Before I conclude, I will respond as promised to the valid point made by the noble Baroness, Lady Noakes. She is absolutely right regarding the annual report. I had an inkling that she might mention, or question, the validity of putting in reports, and whether this ​would be overburdening the Civil Service; she has mentioned requests for certain reports in debates on previous groups. I looked again at the DIT annual report. There is certainly scope for it to be expanded, but this is very much a report about the DIT’s performance as a government department, its accountability, auditing and finance. It has sections on overall exports, investment and trade policy and global Britain. However it does not get to the nub of the point made correctly by the noble Lord, Lord Lansley, about how we operationalise our trade agreements, and the markets within the countries concerned, and where particular business support is necessary rather than looking at this in totality.

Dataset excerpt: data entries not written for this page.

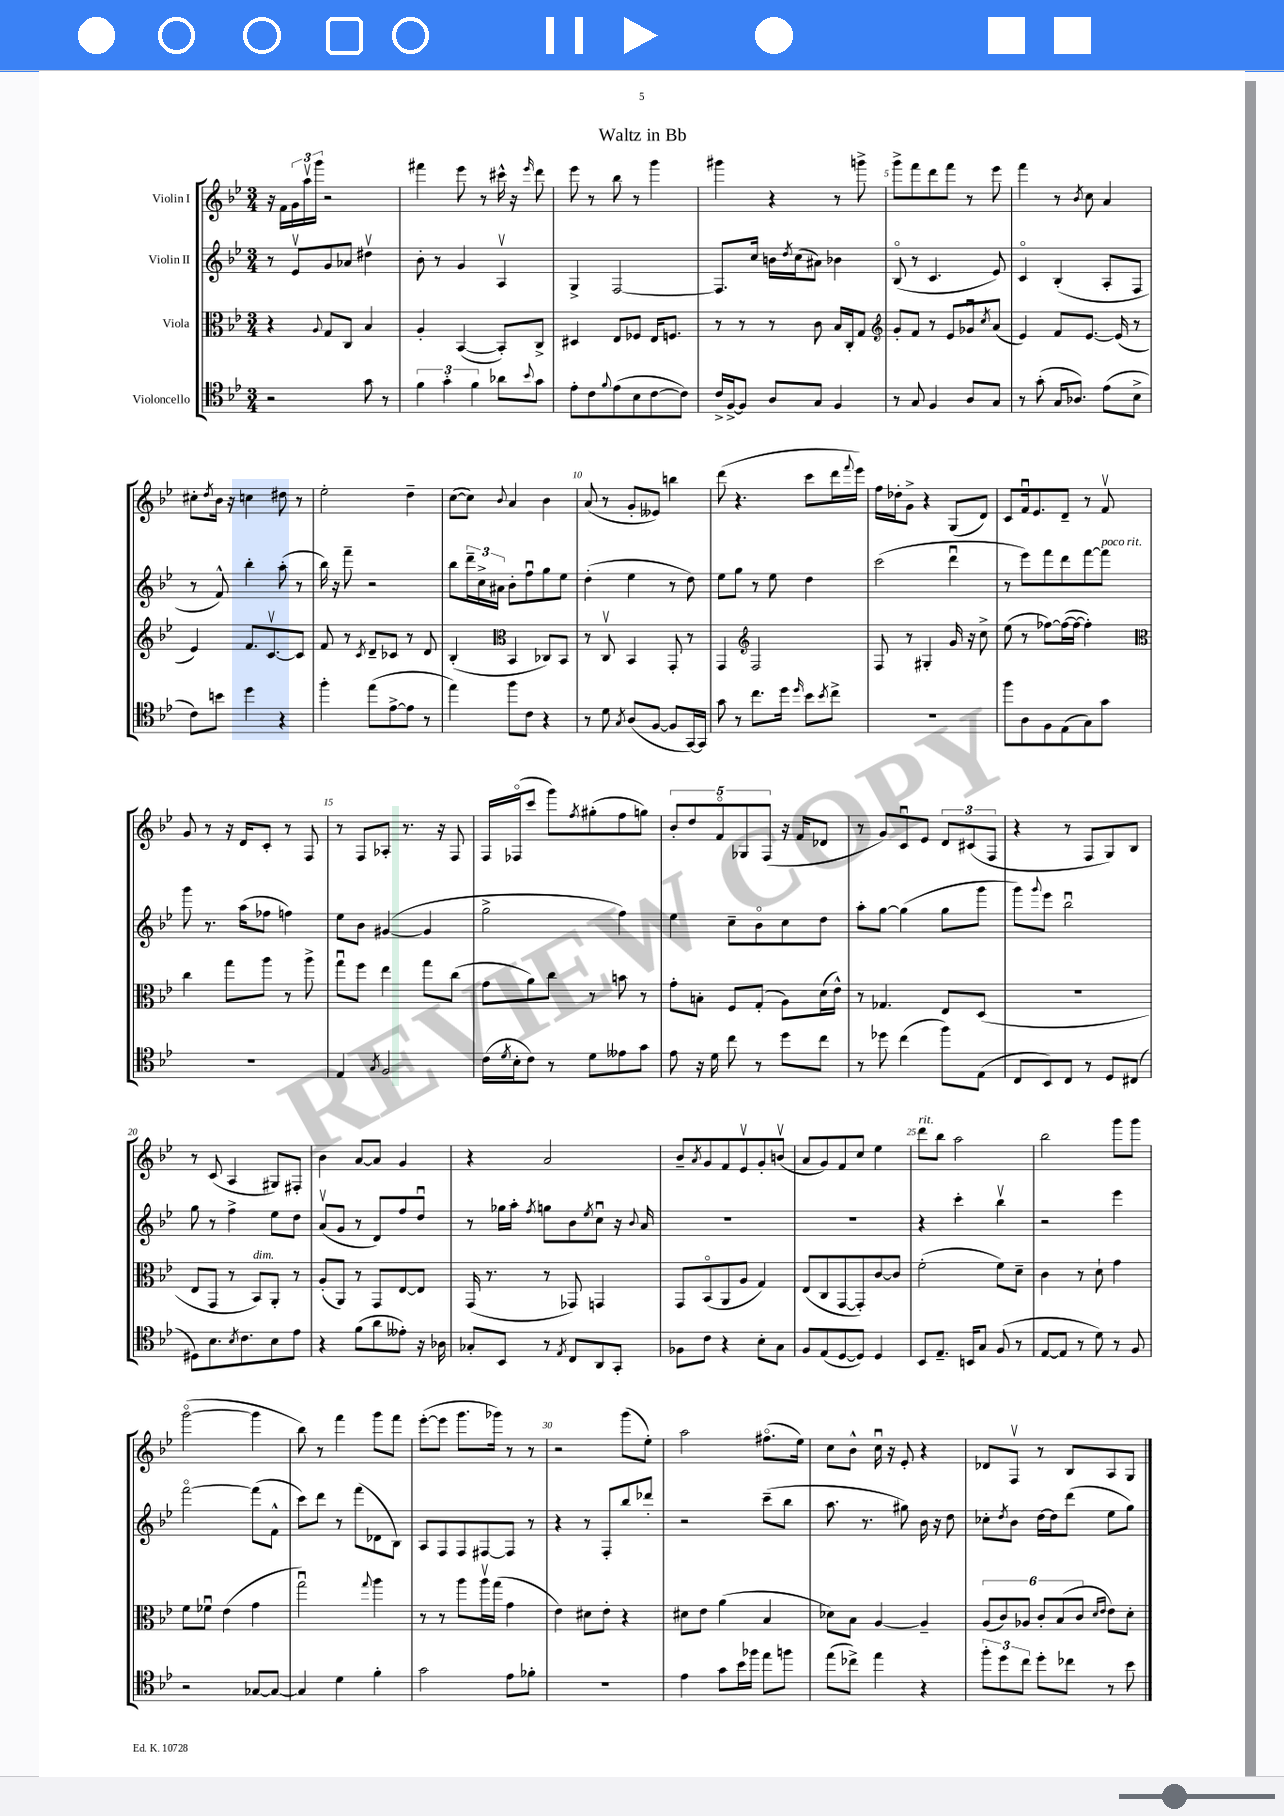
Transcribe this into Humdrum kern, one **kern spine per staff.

**kern	**kern	**kern	**kern
*staff4	*staff3	*staff2	*staff1
*clefC4	*clefC3	*clefG2	*clefG2
*k[b-e-]	*k[b-e-]	*k[b-e-]	*k[b-e-]
*M3/4	*M3/4	*M3/4	*M3/4
2r	4r	8r	16r
.	.	.	16f\LL
.	.	8e-v/L	24g\
.	.	.	24aav\
.	.	.	24ggg\JJ
.	8qqA/	.	.
.	8G/L	8g/	2r
.	8C/J	8a-/J	.
8g\	4B-/	4dd#v\	.
8r	.	.	.
=	=	=	=
6f\	4A'/	8b-'\	4fff#\
.	.	8r	.
6g'\	.	.	.
.	([4BB-/	4g/	8eee-\
6f\	.	.	.
.	.	.	8r
8a-\L	8BB-'/]L)	4Av/	16ccc#^^\
.	.	.	16r
8qqb-/	.	.	16qqeee-/
8g\J	8C^/J	.	8ddd\
=	=	=	=
8e-'\L	4D#/	4G^/	8eee-\
8c\	.	.	8r
8qqf/	.	.	.
(8e-\	8E-/L	[2F/	8bb-\
8B-\	8F-/J	.	8r
[8c\	16E-/LK	.	4ggg\
.	8.F/J	.	.
8c\]J)	.	.	.
=	=	=	=
16c^/LL	8r	8.F/]L	4ggg#\
[16F^/J	.	.	.
8F/]J	8r	.	.
.	.	16cc/Jk	.
8A/L	8r	16b\LL	4r
.	.	8qdd/	.
.	.	(16cc\J	.
8G/J	8c\	8a#\J)	.
4F/	16B-/LL	4b-\	8r
.	16C'/J	.	.
.	8G/J	.	8ggg^\
=	=	=	=
*	*clefG2	*	*
8r	8g'/L	(8B-o/	8ggg^\L
8G/	8f/J	8r	8fff\
4F/	8r	4.c/	8ddd\
.	8e-/L	.	8fff\J
8A/L	8g-u/	.	8r
.	8qcc/	.	.
8G/J	(8a/J	8e-/)	8eee-\
=	=	=	=
8r	4e-/)	4co/	4fff\
(8g'\	.	.	.
16G/LK	8f/L	(4B-'/	8r
8.A-/J)	.	.	.
.	.	.	8qb-/
.	[8.e-/J	.	8cc\
(8e-\L	.	8A'/L	4a/
.	(16e-/]	.	.
8B-^\J	8r	8F/J	.
=	=	=	=
8c\L)	4e-/)	8r	8cc#'\L
.	.	.	8qdd/
8b\J	.	8f^^/)	16b-\Jk
.	.	.	16r
4dd\	8.f/L	4bb-'\	4cc\
.	[8.cv/	.	.
4r	.	(8aa'\	8dd#\
.	8c/]J	8r	8r
=	=	=	=
4ff'\	8f/	16bb-\)	2ee-'\
.	.	16r	.
.	8r	8fff~\	.
.	8qc/	.	.
(8ee-\L	8d~/L	2r	.
[8e-^\	8c-/J	.	.
8e-\]J	8r	.	4dd~\
8r	8d/	.	.
=	=	=	=
4ee-\)	(4B-'/	8bb-\L	([8cc\L
.	.	24ddd~\L	8cc\]J)
.	.	24cc^\	.
.	.	24a#\JJ	.
*	*clefC3	*	*
.	.	.	8qqb-/
8ff\L	4BB-/	8b-'\L	4a/
8c\J	.	8ffu\	.
4r	8C-/L)	8gg\	4b-\
.	8BB-/J	8ee-\J	.
=	=	=	=
8r	8r	(4dd'\	(8a/
8d\	8Cv/	.	8r
8qG/	.	.	.
(8A/L	4BB-/	4ee-\	8g'/L
[8F/J	.	.	8e--/J)
8F/]L	8GG'/	8r	4bb\
[16GG/L)	8r	8dd\)	.
16GG/]JJ	.	.	.
=	=	=	=
8g\	4GG/	8ee-\L	(8ddd\
8r	.	8gg\J	4.r
*	*clefG2	*	*
8.cc\L	2F/	8r	.
.	.	8ee-\	.
16dd\Jk	.	.	.
16qqdd/	.	.	.
8b-\L	.	4dd\	8ccc\L
8qb-/	.	.	.
8cc^\J	.	.	16ddd\L
.	.	.	8qqfff/
.	.	.	16eee-\JJ)
=	=	=	=
2.r	8F/	(2ccc\	16ff\LL
.	.	.	16dd-'\J
.	8r	.	8g^\J
.	4G#'/	.	4r
.	16g/	4dddu\	(8G/L
.	16r	.	.
.	8cc^\	.	8d/J)
=	=	=	=
8ff\L	(8ee-\	8r	8c/L
8A\	8r	8eee-\L)	16fu/k
.	.	.	8.e-/
8F\	[8ff-\L)	8fff\	.
(8E-\	(16ff-\_L	8ddd\	8d~/J
.	16ff-\_JJ	.	.
8G\)	4ff-'\])	[8fff\	8r
8g\J	.	8fff\]J	8fv/
=	=	=	=
*	*clefC3	*	*
2.r	4cc\	8ggg\	8g/
.	.	8.r	8r
.	8gg\L	.	16r
.	.	(16aa\LK	16d/LK
.	8aa\J	8ff-\J	8c'/J
.	8r	4ff\)	8r
.	8aa^\	.	8F/
=	=	=	=
4E-/	8ggu\L	8ee-\L	8r
.	8ff\J	8b-\J	8F/L
8qG/	.	.	.
2F/	4ee-\	([4g#/	8A-'/J
.	.	.	8.r
.	8gg\L	4g#/]	.
.	.	.	16r
.	(8cc\J	.	8F/
=	=	=	=
(16c\LL	8g\L	2gg^\	16F/LL
8qd/	.	.	.
16B-'\J	.	.	(16F-o/J
8c\J)	8a\)	.	8ccc/J
8r	8cc\J	.	8ggg\L)
.	.	.	8qff/
8d\L	8r	.	(8gg#'\
8e--\	8b\	4ff\)	8ff\
8g\J	8r	.	8gg\J)
=	=	=	=
8e-\	8g'\L	4ee-\	10b-'/L
.	.	.	10dd/
16r	8B'\J	.	.
16d\	.	.	.
.	.	.	10fo/
8cc\	8F/L	8cc~\L	.
.	.	.	10G-/
8r	(8G'/J	8b-o\	.
.	.	.	(10F/J
8dd\L	8A\L)	8cc\	16r
.	.	.	16f/LK
8cc\J	(16d\L	8dd\J	8d-/J
.	16e-^^\JJ)	.	.
=	=	=	=
8r	8r	8aa'\L	8r
8dd-\	4.G-/	[8gg\J	8g/L)
(4cc\	.	(4gg\]	8cu/
.	.	.	8e-/J
8ff\L)	8E-/L	8gg\L	12d/L
.	.	.	(12c#/
(8E-\J	(8D/J	8ggg\J	.
.	.	.	12F/J
=	=	=	=
8C/L	2.r	8ggg\L)	4r
.	.	8qqggg/	.
8BB-/)	.	8eee-\J	.
8C/J	.	2bb-u\	8r
8r	.	.	8F/L
8D/L	.	.	8G/)
(8C#/J	.	.	8B-/J
=	=	=	=
8D#\L)	8E-/L	8gg\	8r
8.B-\	8GG/J	8r	(8c/
.	8r	4ff^\	4A/
8qB-/	.	.	.
8.c\	.	.	.
.	8BB-/L)	.	.
8B-\	8AA'/J	8ee-\L	8G#/L)
8e-\J	8r	8dd\J	8F#'/J
=	=	=	=
4r	(8A'/L	(8av/L	4b-\
.	8AA/J)	8g/J	.
(8f\L	8r	8r	[8a/L
8a\	8GG/L	8d/L)	8a/]J
8e--'\J)	[8E-/	8ff/	4g/
16r	8E-/]J	8ddu/J	.
16A-\	.	.	.
=	=	=	=
8G-'/L	(16GG/	8r	4r
.	8.r	.	.
8BB-/J	.	16gg-\LL	.
.	.	16aa'\JJ	.
.	.	8qff/	.
8r	8r	8gg\L	2a/
8qE-/	.	.	.
8C/L	8GG-/)	8b-\	.
.	.	8qee-/	.
8AA/	4GG/	8ccu\J	.
8GG'/J	.	16r	.
.	.	8qqb-/	.
.	.	16a/	.
=	=	=	=
8F-\L	8GG/L	2.r	8b-~/L
.	.	.	8qa/
8c\J	(8BB-o/	.	8g/
4r	8AA/	.	8f/
.	8A/J	.	8e-v/
8B-'\L	4G/)	.	8g'/
8G\J	.	.	(8bv/J
=	=	=	=
8F/L	(8E-/L	2.r	8a/L
(8E-/	8C/	.	8g/)
[8D/	[8GG/	.	8f/
8D/]J)	8GG'/])	.	8cc/J
4D/	[8c/	.	4ee-\
.	8c/]J	.	.
=	=	=	=
8BB-/L	(2f'\	4r	8ddd\L
8.E-~/J	.	.	8bb-\J
.	.	4ccc'\	2aa\
16BB/LK	.	.	.
8G/J	.	.	.
(8F/	8f\L)	4bb-v\	.
8r	8d~\J	.	.
=	=	=	=
[8E-/L	4c\	2r	2bb-\
8E-/]J	.	.	.
8r	8r	.	.
8d\)	8d`\	.	.
8r	4g\	4eee-\	8ggg\L
8F/	.	.	8ggg\J
=	=	=	=
2r	8f\L	[2fffo\	([2gggo\
.	8f-u\J	.	.
.	(4e-\	.	.
[8G-/L	4g\	(8fff\]L	4ggg\]
8G-/_J	.	8f^^\J	.
=	=	=	=
4G-/]	2ggu\)	8ccc\L)	8bb-\)
.	.	8ddd\J	8r
4d\	.	8r	4fff\
.	.	(8fff\L	.
.	8qqgg/	.	.
4f'\	4aa\	8d-\	8ggg\L
.	.	8B-\J)	8fff\J
=	=	=	=
2g\	8r	8A/L	([8eee-'\L
.	8r	8F/	8eee-\]J
.	8aa\L	8F/	8.ggg\L
.	16aav\L	[8F#/	.
.	(16gg\JJ	.	16ggg-\Jk)
8e-\L	4g\	8F#/]J	8r
8f-'\J	.	8r	8r
=	=	=	=
2.r	4e-\)	4r	2r
.	8d#\L	8r	.
.	8e-'\J	8F'/L	.
.	4r	8bb-/	(8ggg\L
.	.	8ddd-'/J	8ee-'\J)
=	=	=	=
4e-\	8d#\L	2r	2aa\
.	8e-\J	.	.
8g\L	(4a\	.	.
16b-\L	.	.	.
16ff-\JJ	.	.	.
8ee-\L	4B-/	(8ccc~\L	(8.ff#o\L
8ff\J	.	8bb-\J	.
.	.	.	16ee-\Jk)
=	=	=	=
(8ee-\L	8d-\L)	8.aa\	8cc\L
8cc-^\J)	8B-\J	.	8b-^^\J
.	.	8.r	.
4ee-\	[4A/	.	16ccu\
.	.	.	16r
.	.	8gg#\)	8e-'/
4r	4A~/]	16b-\	4r
.	.	16r	.
.	.	8dd\	.
=	=	=	=
12ff'\L	(12A/L	8cc-'\L	8d-/L
12dd\	12c/)	.	.
.	.	8qdd/	.
.	.	8b-\J	8Fv/J
12cc\J	12A-/J	.	.
8dd'\L	12c'/L	[16dd\LL	8r
.	.	16dd\]J	.
.	(12B-/	.	.
8cc-\J	.	(8ddd\J	8B-/L
.	12c/J	.	.
.	16qqd/LL	.	.
.	16qqe-/JJ	.	.
8r	8e-\L)	8ee-\L	8A/
8b-\	8d'\J	8gg\J)	8G/J
==	==	==	==
*-	*-	*-	*-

I thought that the Government would move ahead of what they had said they would have. This addresses the point made by the noble Baroness directly. On page 9 of the Command Paper of spring 2019, the Government said:

“We will … publish an Annual Trade Report.”

I believe the Government’s intention was that this would be an update on all negotiations, but they did not leave it at that. As far as I understand it, the Government committed in that Command Paper to an annual trade report. That would be very much in the spirit of this amendment. If it is still the intention—and if it were to highlight areas of the market and sector support for our exporters—we would be able to benefit from that.

Can the Minister clarify that it is indeed the Government’s intention to publish an annual trade report? If not, we may have to revisit this issue because it is important if we are to benefit, as the Government say we will, from our new trading environment. We must make sure that our businesses understand where and how significant the support is and, ultimately, how successful it is. We will not be able to stand alone when our competitors are moving apace. None of us want that because we all want the UK to prosper. I therefore hope that the Minister can give a positive response.